## Your goal
Make an exact copy of each entry, leaving out every picture.

## Available data
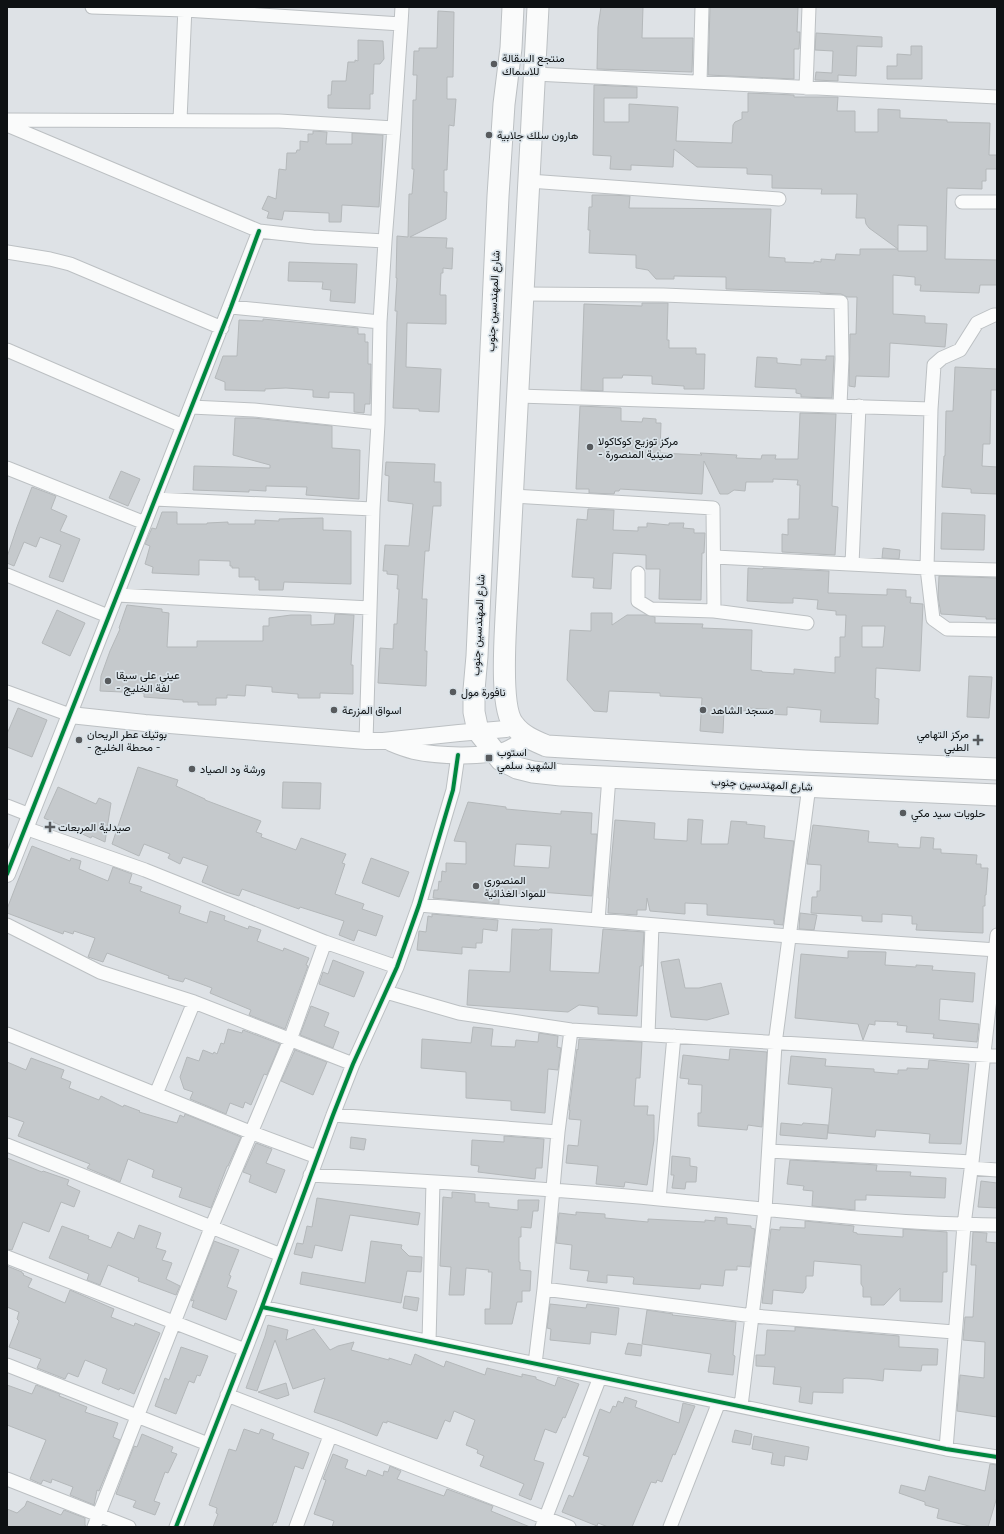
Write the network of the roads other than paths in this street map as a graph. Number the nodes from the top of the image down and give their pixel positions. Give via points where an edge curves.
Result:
1 (92, 7) edge
2 (402, 7) edge
3 (514, 7) edge
4 (538, 7) edge
5 (702, 7) edge
6 (809, 7) edge
7 (185, 9) edge
8 (401, 24) junction
9 (534, 74) junction
10 (700, 82) junction
11 (806, 88) junction
12 (997, 97) edge
13 (7, 120) edge
14 (180, 120) junction
15 (7, 124) edge
16 (394, 128) junction
17 (529, 182) junction
18 (778, 199) dead end
19 (962, 202) dead end
20 (997, 202) edge
21 (259, 231) junction
22 (385, 242) junction
23 (7, 252) edge
24 (523, 294) junction
25 (231, 307) junction
26 (997, 315) edge
27 (380, 322) junction
28 (222, 328) junction
29 (7, 350) edge
30 (518, 396) junction
31 (840, 405) junction
32 (859, 406) junction
33 (191, 407) junction
34 (931, 409) junction
35 (378, 423) junction
36 (183, 426) junction
37 (7, 468) edge
38 (512, 496) junction
39 (154, 499) junction
40 (373, 509) junction
41 (145, 523) junction
42 (714, 557) junction
43 (852, 564) junction
44 (928, 568) junction
45 (997, 570) edge
46 (638, 573) dead end
47 (7, 575) edge
48 (117, 595) junction
49 (370, 608) junction
50 (714, 611) junction
51 (108, 616) junction
52 (807, 622) dead end
53 (997, 630) edge
54 (7, 692) edge
55 (70, 715) junction
56 (519, 730) junction
57 (478, 731) junction
58 (366, 741) junction
59 (383, 741) junction
60 (494, 753) junction
61 (458, 755) junction
62 (997, 769) edge
63 (609, 777) junction
64 (809, 786) junction
65 (997, 795) edge
66 (7, 806) edge
67 (28, 822) junction
68 (7, 874) edge
69 (419, 905) junction
70 (598, 920) junction
71 (7, 925) edge
72 (652, 925) junction
73 (997, 935) edge
74 (789, 936) junction
75 (326, 942) junction
76 (996, 950) edge
77 (397, 967) junction
78 (386, 992) junction
79 (194, 1002) junction
80 (571, 1030) junction
81 (7, 1034) edge
82 (648, 1035) junction
83 (674, 1036) junction
84 (290, 1040) junction
85 (775, 1044) junction
86 (983, 1056) junction
87 (997, 1056) edge
88 (353, 1064) junction
89 (156, 1094) junction
90 (333, 1115) junction
91 (250, 1132) junction
92 (558, 1132) junction
93 (7, 1145) edge
94 (769, 1151) junction
95 (317, 1157) junction
96 (972, 1165) junction
97 (997, 1170) edge
98 (310, 1175) junction
99 (433, 1182) junction
100 (553, 1191) junction
101 (659, 1199) junction
102 (765, 1210) junction
103 (964, 1225) junction
104 (997, 1225) edge
105 (211, 1228) junction
106 (281, 1255) junction
107 (7, 1257) edge
108 (544, 1289) junction
109 (262, 1307) junction
110 (753, 1316) junction
111 (174, 1322) junction
112 (954, 1332) junction
113 (429, 1342) junction
114 (245, 1350) junction
115 (535, 1364) junction
116 (7, 1365) edge
117 (600, 1377) junction
118 (227, 1396) junction
119 (719, 1402) junction
120 (741, 1406) junction
121 (138, 1416) junction
122 (330, 1436) junction
123 (208, 1444) junction
124 (946, 1449) junction
125 (997, 1457) edge
126 (7, 1479) edge
127 (96, 1521) edge
128 (544, 1522) edge
129 (129, 1527) edge
130 (176, 1527) edge
131 (296, 1527) edge
132 (569, 1527) edge
133 (670, 1527) edge

1 - 7 street
2 - 8 street
3 - 57 highway, شارع المهندسين جنوب via 504,104 493,302 474,690 474,712
4 - 9 highway
5 - 10 street
6 - 11 street
7 - 8 street
7 - 14 street
8 - 16 street
9 - 10 street
9 - 17 highway
10 - 11 street
11 - 12 street
13 - 14 street
14 - 16 street via 279,121
15 - 21 street
16 - 22 street
17 - 18 street
17 - 24 highway
19 - 20 street
21 - 22 street
21 - 25 street
22 - 27 street
23 - 28 street via 70,264
24 - 30 highway
24 - 31 street via 664,295 841,302
25 - 27 street
25 - 28 street
26 - 34 street via 994,314 977,323 960,350 942,358 934,365
27 - 35 street
28 - 33 street
29 - 36 street
30 - 31 street
30 - 38 highway
31 - 32 street
32 - 34 street
32 - 43 street
33 - 35 street via 254,410
33 - 36 street
34 - 44 street
35 - 40 street
36 - 39 street
37 - 41 street
38 - 42 street via 713,508
38 - 56 highway via 504,677 508,712
39 - 40 street
39 - 41 street
40 - 49 street
41 - 48 street
42 - 43 street
42 - 50 street
43 - 44 street
44 - 45 street
44 - 53 street via 933,619 947,629
46 - 50 street via 638,602 651,609
47 - 51 street
48 - 49 street
48 - 51 street
49 - 58 street
50 - 52 street
51 - 55 street
54 - 55 street
55 - 58 street
55 - 67 street
56 - 57 street
56 - 60 street via 511,747
56 - 62 highway via 547,746
57 - 59 street
57 - 60 highway, شارع المهندسين جنوب
58 - 59 street
59 - 61 street via 414,751
60 - 61 street
60 - 63 highway, شارع المهندسين جنوب via 501,760 517,768 533,772
61 - 69 street via 453,790
63 - 64 highway, شارع المهندسين جنوب
63 - 70 street
64 - 65 highway, شارع المهندسين جنوب
64 - 74 street
66 - 67 street
67 - 68 street
67 - 75 street
69 - 70 street
69 - 77 street
70 - 72 street
71 - 79 street via 100,972
72 - 74 street
72 - 82 street
73 - 76 street
74 - 76 street
74 - 85 street
75 - 77 street
75 - 84 street
76 - 86 street
77 - 78 street
78 - 80 street via 459,1013
78 - 88 street
79 - 84 street
79 - 89 street
80 - 82 street
80 - 92 street
81 - 89 street
82 - 83 street
83 - 85 street
83 - 101 street
84 - 88 street
84 - 91 street
85 - 86 street
85 - 94 street
86 - 87 street
86 - 96 street
88 - 90 street
89 - 91 street
90 - 92 street
90 - 95 street
91 - 95 street
91 - 105 street
92 - 100 street
93 - 105 street
94 - 96 street
94 - 102 street
95 - 98 street
96 - 97 street
96 - 103 street
98 - 99 street
98 - 106 street
99 - 100 street
99 - 113 street
100 - 101 street
100 - 108 street
101 - 102 street
102 - 103 street
102 - 110 street
103 - 104 street
103 - 112 street
105 - 106 street
105 - 111 street
106 - 109 street
107 - 111 street
108 - 110 street
108 - 115 street
109 - 113 street
109 - 114 street
110 - 112 street
110 - 120 street
111 - 114 street
111 - 121 street
112 - 124 street
113 - 115 street
114 - 118 street
115 - 117 street
116 - 121 street
117 - 119 street
117 - 128 street
118 - 122 street
118 - 123 street
119 - 120 street
119 - 133 street
120 - 124 street
121 - 123 street
121 - 127 street
122 - 128 street
122 - 131 street
123 - 130 street
124 - 125 street
126 - 127 street
127 - 129 street
128 - 132 street

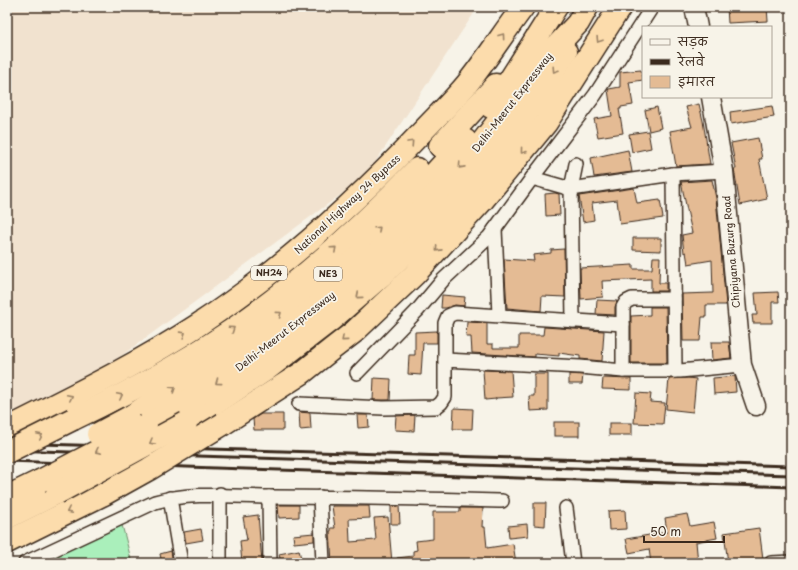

## Solution for this exercise
Write the network of the roads other than paths in this street map as a graph. Number the nodes from the top of the image down and give their pixel positions. Give via points where an edge curves.
Result:
1 (92, 7) edge
2 (402, 7) edge
3 (514, 7) edge
4 (538, 7) edge
5 (702, 7) edge
6 (809, 7) edge
7 (185, 9) edge
8 (401, 24) junction
9 (534, 74) junction
10 (700, 82) junction
11 (806, 88) junction
12 (997, 97) edge
13 (7, 120) edge
14 (180, 120) junction
15 (7, 124) edge
16 (394, 128) junction
17 (529, 182) junction
18 (778, 199) dead end
19 (962, 202) dead end
20 (997, 202) edge
21 (259, 231) junction
22 (385, 242) junction
23 (7, 252) edge
24 (523, 294) junction
25 (231, 307) junction
26 (997, 315) edge
27 (380, 322) junction
28 (222, 328) junction
29 (7, 350) edge
30 (518, 396) junction
31 (840, 405) junction
32 (859, 406) junction
33 (191, 407) junction
34 (931, 409) junction
35 (378, 423) junction
36 (183, 426) junction
37 (7, 468) edge
38 (512, 496) junction
39 (154, 499) junction
40 (373, 509) junction
41 (145, 523) junction
42 (714, 557) junction
43 (852, 564) junction
44 (928, 568) junction
45 (997, 570) edge
46 (638, 573) dead end
47 (7, 575) edge
48 (117, 595) junction
49 (370, 608) junction
50 (714, 611) junction
51 (108, 616) junction
52 (807, 622) dead end
53 (997, 630) edge
54 (7, 692) edge
55 (70, 715) junction
56 (519, 730) junction
57 (478, 731) junction
58 (366, 741) junction
59 (383, 741) junction
60 (494, 753) junction
61 (458, 755) junction
62 (997, 769) edge
63 (609, 777) junction
64 (809, 786) junction
65 (997, 795) edge
66 (7, 806) edge
67 (28, 822) junction
68 (7, 874) edge
69 (419, 905) junction
70 (598, 920) junction
71 (7, 925) edge
72 (652, 925) junction
73 (997, 935) edge
74 (789, 936) junction
75 (326, 942) junction
76 (996, 950) edge
77 (397, 967) junction
78 (386, 992) junction
79 (194, 1002) junction
80 (571, 1030) junction
81 (7, 1034) edge
82 (648, 1035) junction
83 (674, 1036) junction
84 (290, 1040) junction
85 (775, 1044) junction
86 (983, 1056) junction
87 (997, 1056) edge
88 (353, 1064) junction
89 (156, 1094) junction
90 (333, 1115) junction
91 (250, 1132) junction
92 (558, 1132) junction
93 (7, 1145) edge
94 (769, 1151) junction
95 (317, 1157) junction
96 (972, 1165) junction
97 (997, 1170) edge
98 (310, 1175) junction
99 (433, 1182) junction
100 (553, 1191) junction
101 (659, 1199) junction
102 (765, 1210) junction
103 (964, 1225) junction
104 (997, 1225) edge
105 (211, 1228) junction
106 (281, 1255) junction
107 (7, 1257) edge
108 (544, 1289) junction
109 (262, 1307) junction
110 (753, 1316) junction
111 (174, 1322) junction
112 (954, 1332) junction
113 (429, 1342) junction
114 (245, 1350) junction
115 (535, 1364) junction
116 (7, 1365) edge
117 (600, 1377) junction
118 (227, 1396) junction
119 (719, 1402) junction
120 (741, 1406) junction
121 (138, 1416) junction
122 (330, 1436) junction
123 (208, 1444) junction
124 (946, 1449) junction
125 (997, 1457) edge
126 (7, 1479) edge
127 (96, 1521) edge
128 (544, 1522) edge
129 (129, 1527) edge
130 (176, 1527) edge
131 (296, 1527) edge
132 (569, 1527) edge
133 (670, 1527) edge

1 - 7 street
2 - 8 street
3 - 57 highway, شارع المهندسين جنوب via 504,104 493,302 474,690 474,712
4 - 9 highway
5 - 10 street
6 - 11 street
7 - 8 street
7 - 14 street
8 - 16 street
9 - 10 street
9 - 17 highway
10 - 11 street
11 - 12 street
13 - 14 street
14 - 16 street via 279,121
15 - 21 street
16 - 22 street
17 - 18 street
17 - 24 highway
19 - 20 street
21 - 22 street
21 - 25 street
22 - 27 street
23 - 28 street via 70,264
24 - 30 highway
24 - 31 street via 664,295 841,302
25 - 27 street
25 - 28 street
26 - 34 street via 994,314 977,323 960,350 942,358 934,365
27 - 35 street
28 - 33 street
29 - 36 street
30 - 31 street
30 - 38 highway
31 - 32 street
32 - 34 street
32 - 43 street
33 - 35 street via 254,410
33 - 36 street
34 - 44 street
35 - 40 street
36 - 39 street
37 - 41 street
38 - 42 street via 713,508
38 - 56 highway via 504,677 508,712
39 - 40 street
39 - 41 street
40 - 49 street
41 - 48 street
42 - 43 street
42 - 50 street
43 - 44 street
44 - 45 street
44 - 53 street via 933,619 947,629
46 - 50 street via 638,602 651,609
47 - 51 street
48 - 49 street
48 - 51 street
49 - 58 street
50 - 52 street
51 - 55 street
54 - 55 street
55 - 58 street
55 - 67 street
56 - 57 street
56 - 60 street via 511,747
56 - 62 highway via 547,746
57 - 59 street
57 - 60 highway, شارع المهندسين جنوب
58 - 59 street
59 - 61 street via 414,751
60 - 61 street
60 - 63 highway, شارع المهندسين جنوب via 501,760 517,768 533,772
61 - 69 street via 453,790
63 - 64 highway, شارع المهندسين جنوب
63 - 70 street
64 - 65 highway, شارع المهندسين جنوب
64 - 74 street
66 - 67 street
67 - 68 street
67 - 75 street
69 - 70 street
69 - 77 street
70 - 72 street
71 - 79 street via 100,972
72 - 74 street
72 - 82 street
73 - 76 street
74 - 76 street
74 - 85 street
75 - 77 street
75 - 84 street
76 - 86 street
77 - 78 street
78 - 80 street via 459,1013
78 - 88 street
79 - 84 street
79 - 89 street
80 - 82 street
80 - 92 street
81 - 89 street
82 - 83 street
83 - 85 street
83 - 101 street
84 - 88 street
84 - 91 street
85 - 86 street
85 - 94 street
86 - 87 street
86 - 96 street
88 - 90 street
89 - 91 street
90 - 92 street
90 - 95 street
91 - 95 street
91 - 105 street
92 - 100 street
93 - 105 street
94 - 96 street
94 - 102 street
95 - 98 street
96 - 97 street
96 - 103 street
98 - 99 street
98 - 106 street
99 - 100 street
99 - 113 street
100 - 101 street
100 - 108 street
101 - 102 street
102 - 103 street
102 - 110 street
103 - 104 street
103 - 112 street
105 - 106 street
105 - 111 street
106 - 109 street
107 - 111 street
108 - 110 street
108 - 115 street
109 - 113 street
109 - 114 street
110 - 112 street
110 - 120 street
111 - 114 street
111 - 121 street
112 - 124 street
113 - 115 street
114 - 118 street
115 - 117 street
116 - 121 street
117 - 119 street
117 - 128 street
118 - 122 street
118 - 123 street
119 - 120 street
119 - 133 street
120 - 124 street
121 - 123 street
121 - 127 street
122 - 128 street
122 - 131 street
123 - 130 street
124 - 125 street
126 - 127 street
127 - 129 street
128 - 132 street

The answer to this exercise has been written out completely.